JOB ITEM >>
Copy out all the material below, changing "largest total across all categories" to "highest total across all categories" everywhere it appears and leaving the rest as it is.

PROVIDED DATA >>
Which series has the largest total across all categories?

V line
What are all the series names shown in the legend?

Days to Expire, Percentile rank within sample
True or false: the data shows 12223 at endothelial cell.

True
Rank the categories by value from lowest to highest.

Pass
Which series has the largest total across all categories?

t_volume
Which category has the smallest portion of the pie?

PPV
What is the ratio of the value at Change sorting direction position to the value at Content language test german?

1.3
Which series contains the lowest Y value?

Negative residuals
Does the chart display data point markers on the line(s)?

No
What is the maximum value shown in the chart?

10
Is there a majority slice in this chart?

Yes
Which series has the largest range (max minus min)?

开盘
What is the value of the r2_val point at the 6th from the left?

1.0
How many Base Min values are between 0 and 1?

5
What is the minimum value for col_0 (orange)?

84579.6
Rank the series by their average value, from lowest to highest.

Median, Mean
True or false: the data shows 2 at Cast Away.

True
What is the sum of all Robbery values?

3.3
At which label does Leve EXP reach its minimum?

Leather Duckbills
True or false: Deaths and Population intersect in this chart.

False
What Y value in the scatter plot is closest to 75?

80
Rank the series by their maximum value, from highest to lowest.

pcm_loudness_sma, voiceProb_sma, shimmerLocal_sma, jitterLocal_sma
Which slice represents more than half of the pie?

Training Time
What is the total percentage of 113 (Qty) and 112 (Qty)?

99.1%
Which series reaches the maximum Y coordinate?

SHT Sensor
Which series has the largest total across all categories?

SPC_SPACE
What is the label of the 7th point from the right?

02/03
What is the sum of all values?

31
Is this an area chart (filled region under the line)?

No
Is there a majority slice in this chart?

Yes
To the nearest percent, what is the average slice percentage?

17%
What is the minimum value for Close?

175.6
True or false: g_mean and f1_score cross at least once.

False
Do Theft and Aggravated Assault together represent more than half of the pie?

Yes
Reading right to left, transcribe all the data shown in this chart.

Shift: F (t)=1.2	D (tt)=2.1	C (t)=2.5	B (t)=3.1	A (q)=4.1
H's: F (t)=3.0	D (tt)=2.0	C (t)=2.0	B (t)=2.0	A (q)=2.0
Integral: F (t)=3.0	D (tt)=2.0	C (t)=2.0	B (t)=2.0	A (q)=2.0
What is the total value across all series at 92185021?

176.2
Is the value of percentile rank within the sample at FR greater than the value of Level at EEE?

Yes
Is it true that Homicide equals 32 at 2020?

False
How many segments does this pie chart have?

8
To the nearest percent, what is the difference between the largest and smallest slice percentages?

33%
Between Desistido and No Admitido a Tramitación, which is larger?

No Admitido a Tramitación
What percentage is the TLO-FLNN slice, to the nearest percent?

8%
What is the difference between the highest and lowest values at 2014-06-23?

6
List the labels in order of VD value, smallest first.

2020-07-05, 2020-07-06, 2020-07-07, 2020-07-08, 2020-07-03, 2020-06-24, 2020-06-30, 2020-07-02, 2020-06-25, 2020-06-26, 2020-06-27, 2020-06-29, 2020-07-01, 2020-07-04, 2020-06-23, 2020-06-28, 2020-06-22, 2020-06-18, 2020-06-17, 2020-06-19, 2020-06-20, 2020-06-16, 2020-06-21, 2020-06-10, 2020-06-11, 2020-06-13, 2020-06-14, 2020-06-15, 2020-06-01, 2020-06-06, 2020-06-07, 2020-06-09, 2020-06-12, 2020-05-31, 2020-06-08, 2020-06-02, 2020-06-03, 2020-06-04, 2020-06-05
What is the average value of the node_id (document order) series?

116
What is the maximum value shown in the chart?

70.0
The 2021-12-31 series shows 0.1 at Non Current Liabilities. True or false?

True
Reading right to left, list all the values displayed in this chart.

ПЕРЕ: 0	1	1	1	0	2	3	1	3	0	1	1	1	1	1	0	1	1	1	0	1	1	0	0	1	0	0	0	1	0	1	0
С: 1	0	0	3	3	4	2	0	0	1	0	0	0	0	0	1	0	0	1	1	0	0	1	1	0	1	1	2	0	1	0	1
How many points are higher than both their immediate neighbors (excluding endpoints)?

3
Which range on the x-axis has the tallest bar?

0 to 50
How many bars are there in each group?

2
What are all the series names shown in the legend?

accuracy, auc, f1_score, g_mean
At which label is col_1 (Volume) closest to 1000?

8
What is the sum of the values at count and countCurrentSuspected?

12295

EXPECTED OUTPUT >>
Which series has the highest total across all categories?

V line
What are all the series names shown in the legend?

Days to Expire, Percentile rank within sample
True or false: the data shows 12223 at endothelial cell.

True
Rank the categories by value from lowest to highest.

Pass
Which series has the highest total across all categories?

t_volume
Which category has the smallest portion of the pie?

PPV
What is the ratio of the value at Change sorting direction position to the value at Content language test german?

1.3
Which series contains the lowest Y value?

Negative residuals
Does the chart display data point markers on the line(s)?

No
What is the maximum value shown in the chart?

10
Is there a majority slice in this chart?

Yes
Which series has the largest range (max minus min)?

开盘
What is the value of the r2_val point at the 6th from the left?

1.0
How many Base Min values are between 0 and 1?

5
What is the minimum value for col_0 (orange)?

84579.6
Rank the series by their average value, from lowest to highest.

Median, Mean
True or false: the data shows 2 at Cast Away.

True
What is the sum of all Robbery values?

3.3
At which label does Leve EXP reach its minimum?

Leather Duckbills
True or false: Deaths and Population intersect in this chart.

False
What Y value in the scatter plot is closest to 75?

80
Rank the series by their maximum value, from highest to lowest.

pcm_loudness_sma, voiceProb_sma, shimmerLocal_sma, jitterLocal_sma
Which slice represents more than half of the pie?

Training Time
What is the total percentage of 113 (Qty) and 112 (Qty)?

99.1%
Which series reaches the maximum Y coordinate?

SHT Sensor
Which series has the highest total across all categories?

SPC_SPACE
What is the label of the 7th point from the right?

02/03
What is the sum of all values?

31
Is this an area chart (filled region under the line)?

No
Is there a majority slice in this chart?

Yes
To the nearest percent, what is the average slice percentage?

17%
What is the minimum value for Close?

175.6
True or false: g_mean and f1_score cross at least once.

False
Do Theft and Aggravated Assault together represent more than half of the pie?

Yes
Reading right to left, transcribe all the data shown in this chart.

Shift: F (t)=1.2	D (tt)=2.1	C (t)=2.5	B (t)=3.1	A (q)=4.1
H's: F (t)=3.0	D (tt)=2.0	C (t)=2.0	B (t)=2.0	A (q)=2.0
Integral: F (t)=3.0	D (tt)=2.0	C (t)=2.0	B (t)=2.0	A (q)=2.0
What is the total value across all series at 92185021?

176.2
Is the value of percentile rank within the sample at FR greater than the value of Level at EEE?

Yes
Is it true that Homicide equals 32 at 2020?

False
How many segments does this pie chart have?

8
To the nearest percent, what is the difference between the largest and smallest slice percentages?

33%
Between Desistido and No Admitido a Tramitación, which is larger?

No Admitido a Tramitación
What percentage is the TLO-FLNN slice, to the nearest percent?

8%
What is the difference between the highest and lowest values at 2014-06-23?

6
List the labels in order of VD value, smallest first.

2020-07-05, 2020-07-06, 2020-07-07, 2020-07-08, 2020-07-03, 2020-06-24, 2020-06-30, 2020-07-02, 2020-06-25, 2020-06-26, 2020-06-27, 2020-06-29, 2020-07-01, 2020-07-04, 2020-06-23, 2020-06-28, 2020-06-22, 2020-06-18, 2020-06-17, 2020-06-19, 2020-06-20, 2020-06-16, 2020-06-21, 2020-06-10, 2020-06-11, 2020-06-13, 2020-06-14, 2020-06-15, 2020-06-01, 2020-06-06, 2020-06-07, 2020-06-09, 2020-06-12, 2020-05-31, 2020-06-08, 2020-06-02, 2020-06-03, 2020-06-04, 2020-06-05
What is the average value of the node_id (document order) series?

116
What is the maximum value shown in the chart?

70.0
The 2021-12-31 series shows 0.1 at Non Current Liabilities. True or false?

True
Reading right to left, list all the values displayed in this chart.

ПЕРЕ: 0	1	1	1	0	2	3	1	3	0	1	1	1	1	1	0	1	1	1	0	1	1	0	0	1	0	0	0	1	0	1	0
С: 1	0	0	3	3	4	2	0	0	1	0	0	0	0	0	1	0	0	1	1	0	0	1	1	0	1	1	2	0	1	0	1
How many points are higher than both their immediate neighbors (excluding endpoints)?

3
Which range on the x-axis has the tallest bar?

0 to 50
How many bars are there in each group?

2
What are all the series names shown in the legend?

accuracy, auc, f1_score, g_mean
At which label is col_1 (Volume) closest to 1000?

8
What is the sum of the values at count and countCurrentSuspected?

12295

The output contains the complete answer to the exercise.